| Instructions for the task |
Up through the line that contains "Pomodoro-Technik.", retype the entries exactly, beginning at the very first line.
=== Data for this exercise ===
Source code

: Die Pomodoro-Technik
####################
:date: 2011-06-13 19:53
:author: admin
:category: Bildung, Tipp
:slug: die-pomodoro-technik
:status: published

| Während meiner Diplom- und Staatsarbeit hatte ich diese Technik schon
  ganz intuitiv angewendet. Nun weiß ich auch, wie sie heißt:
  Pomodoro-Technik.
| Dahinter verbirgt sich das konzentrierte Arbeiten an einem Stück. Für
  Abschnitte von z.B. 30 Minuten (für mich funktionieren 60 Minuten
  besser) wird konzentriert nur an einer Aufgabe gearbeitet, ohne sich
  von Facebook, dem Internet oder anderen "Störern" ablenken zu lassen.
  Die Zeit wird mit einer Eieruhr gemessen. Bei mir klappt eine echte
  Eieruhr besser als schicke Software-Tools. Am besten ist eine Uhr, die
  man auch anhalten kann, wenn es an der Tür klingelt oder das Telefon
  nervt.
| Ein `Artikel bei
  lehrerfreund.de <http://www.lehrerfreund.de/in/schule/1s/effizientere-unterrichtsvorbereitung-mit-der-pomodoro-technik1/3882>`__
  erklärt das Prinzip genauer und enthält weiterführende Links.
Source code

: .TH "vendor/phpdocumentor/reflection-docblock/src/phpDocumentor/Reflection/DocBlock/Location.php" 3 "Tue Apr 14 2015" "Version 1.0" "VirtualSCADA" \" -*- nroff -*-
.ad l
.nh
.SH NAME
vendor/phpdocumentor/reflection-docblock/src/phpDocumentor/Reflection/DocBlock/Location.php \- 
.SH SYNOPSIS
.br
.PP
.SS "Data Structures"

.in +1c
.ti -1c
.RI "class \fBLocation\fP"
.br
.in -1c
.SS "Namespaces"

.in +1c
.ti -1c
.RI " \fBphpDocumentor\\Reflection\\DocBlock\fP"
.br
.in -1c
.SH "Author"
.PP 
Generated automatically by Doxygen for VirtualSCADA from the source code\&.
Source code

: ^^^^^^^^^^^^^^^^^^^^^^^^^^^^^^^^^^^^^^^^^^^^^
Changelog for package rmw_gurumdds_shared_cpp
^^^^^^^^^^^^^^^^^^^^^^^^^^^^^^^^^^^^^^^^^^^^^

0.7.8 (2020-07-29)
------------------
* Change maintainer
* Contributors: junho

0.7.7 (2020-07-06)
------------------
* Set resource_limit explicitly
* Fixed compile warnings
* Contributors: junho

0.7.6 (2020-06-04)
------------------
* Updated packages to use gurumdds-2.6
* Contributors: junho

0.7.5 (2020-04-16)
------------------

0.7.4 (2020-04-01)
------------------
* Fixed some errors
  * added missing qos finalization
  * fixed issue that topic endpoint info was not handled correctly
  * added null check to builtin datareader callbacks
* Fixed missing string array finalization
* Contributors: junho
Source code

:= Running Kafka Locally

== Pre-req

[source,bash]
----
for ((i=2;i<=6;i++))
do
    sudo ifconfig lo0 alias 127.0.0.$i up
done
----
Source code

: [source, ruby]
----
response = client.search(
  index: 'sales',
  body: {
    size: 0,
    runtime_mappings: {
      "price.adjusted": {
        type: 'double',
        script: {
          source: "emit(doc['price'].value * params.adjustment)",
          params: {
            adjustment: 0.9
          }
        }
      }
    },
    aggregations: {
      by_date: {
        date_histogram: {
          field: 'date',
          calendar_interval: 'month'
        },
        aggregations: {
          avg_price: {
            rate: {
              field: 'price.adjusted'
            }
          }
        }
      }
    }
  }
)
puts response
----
===
| Exercise response |
Source code

: Die Pomodoro-Technik
####################
:date: 2011-06-13 19:53
:author: admin
:category: Bildung, Tipp
:slug: die-pomodoro-technik
:status: published

| Während meiner Diplom- und Staatsarbeit hatte ich diese Technik schon
  ganz intuitiv angewendet. Nun weiß ich auch, wie sie heißt:
  Pomodoro-Technik.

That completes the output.